◆ **Prompt**
Render every line of the listing below as a JSON list of strings, one string per line, leaving out any blank lines.
##### Input data #####
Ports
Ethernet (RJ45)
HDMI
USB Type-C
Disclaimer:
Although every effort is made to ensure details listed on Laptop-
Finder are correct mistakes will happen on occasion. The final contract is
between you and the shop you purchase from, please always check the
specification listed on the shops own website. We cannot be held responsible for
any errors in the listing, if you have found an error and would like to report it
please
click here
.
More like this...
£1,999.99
#####
◆ **Task response**
[
  "Ports",
  "Ethernet (RJ45)",
  "HDMI",
  "USB Type-C",
  "Disclaimer:",
  "Although every effort is made to ensure details listed on Laptop-",
  "Finder are correct mistakes will happen on occasion. The final contract is",
  "between you and the shop you purchase from, please always check the",
  "specification listed on the shops own website. We cannot be held responsible for",
  "any errors in the listing, if you have found an error and would like to report it",
  "please",
  "click here",
  ".",
  "More like this...",
  "£1,999.99"
]